The ABTS assay was carried out according to early reports (Oldoni et al. 2016). The 7 mmol/L ABTS and 140 mmol/L potassium persulfate were reacted for forming ABTS•+ radical at 25 ℃ in darkness for 12 h. To get absorbance value of 0.70 at 734 nm, the prepared ABTS•+ radical solution was diluted with ethanol. Thirty microliters of diluted extracts were mixed with 3.0 mL of the diluted ABTS•+ radical solution and kept at 30 ℃ in darkness for 6 min. At the end, absorbance of mixture was measured at 734 nm. Pure ethanol was as a blank. The radical scavenging capacity of the diluted extracts on ABTS•+ can be calculated with the following equation:
$$\mathrm{Scavenging\, rate}=\frac{({A}_{0}-\mathrm{A})}{{A}_{0}}\times 100 (\%)$$
(3)
where A0 was the absorbance of blank; A was the absorbance of diluted extracts. Trolox was used as a standard control, and the calibration curve has a good linear relationship between scavenging rate and concentration of Trolox solutions at the range: 100–2000 µmol/L (R2 = 0.9959). According to calibration curve, the final radical scavenging activities was described as TE (µmol T/g DM).

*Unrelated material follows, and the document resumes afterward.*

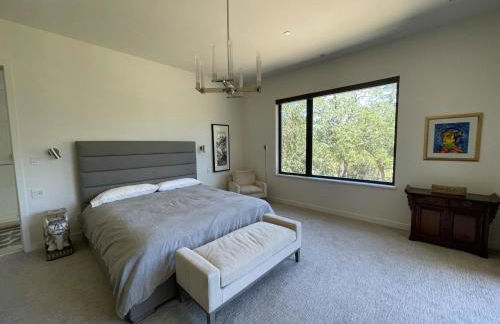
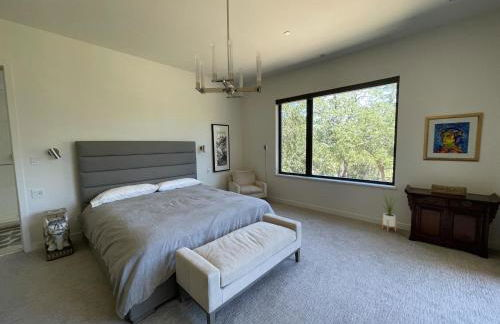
+ house plant [378,190,399,232]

NP-HPLC analysis of procyanidins
Chromatographic analysis was modified according to the early paper (Choy et al. 2013). Normal phase high performance liquid chromatography (NP-HPLC) analysis was carried out by a Shimadzu LC-20AT (Shimadzu, Japan). Separation was carried out on a Develosildiol 100 column (5 μm, 250 × 4.6 mm i.d.) from Nomura Chemical Co, Ltd, (Japan). The mobile phase was the mixture of solvent A (acetonitrile/water = 98/2, v/v) and solvent B (methanol/water/acetic acid = 95/3/2, v/v/v). The gradient elution program was developed as: 0 min (A = 93%, B = 7%) → 3 min (A = 93%, B = 7%) → 53 min (A = 62.4%, B = 37.6%) → 56 min (A = 0%, B = 100%) → 69 min (A = 0%, B = 100%) → 75 min (A = 93%, B = 7%) → 85 min (A = 93%, B = 7%). The flow rate was 1.0 mL/min and the injection volume was 20 μL. The detection wavelength and column temperature were set at 280 nm and 30 ℃. The peaks of procyanidins with different DP were assigned by comparing retention time with the standards (Additional file 1: Table S1) (Choy et al. 2013). Standard solutions of CA, EC, ECG, procyanidin B1, procyanidin B2, procyanidin B3, procyanidin C1 and Cinnamtannin A2 were prepared with concentration of 1000 µg/mL. The solutions of the standards were filtered using a polypropylene filter membrane (0.45 µm). One milliliter of 1 mg/mL CA, EC, ECG standards were mixed in screwed glass tubes to get procyanidin standards 1. One milliliter of 1 mg/mL procyanidin B1, procyanidin B2, procyanidin B3 standards were mixed to get procyanidin standards 2. One milliliter of 1 mg/mL CA, EC, ECG, procyanidin B1, procyanidin B2, procyanidin B3, procyanidin C1 and innamtannin A2 standards were mixed to get procyanidin standards 3. Standard solutions were used to quantify chemicals. Peak area growth ratio of procyanidins (RAGR) with different DP can calculated with the following equation:
$$\mathrm{RAGR}=\frac{{A}_{s-n}}{{A}_{u-n}}\left(\mathrm\,{n}=1,\mathrm{ECG}, 2, 3, 4, \ge 5\right)$$
(4)
where As-n was peak area of steam-exploded procyanidins with DP = n; Au–n was peak area of unexploded procyanidins with DP = n.
Statistical analysis
Statistical analysis was carried out with Origin 2017. Means were calculated using one sample t-Test. Significance level was set at P ≤ 0.05.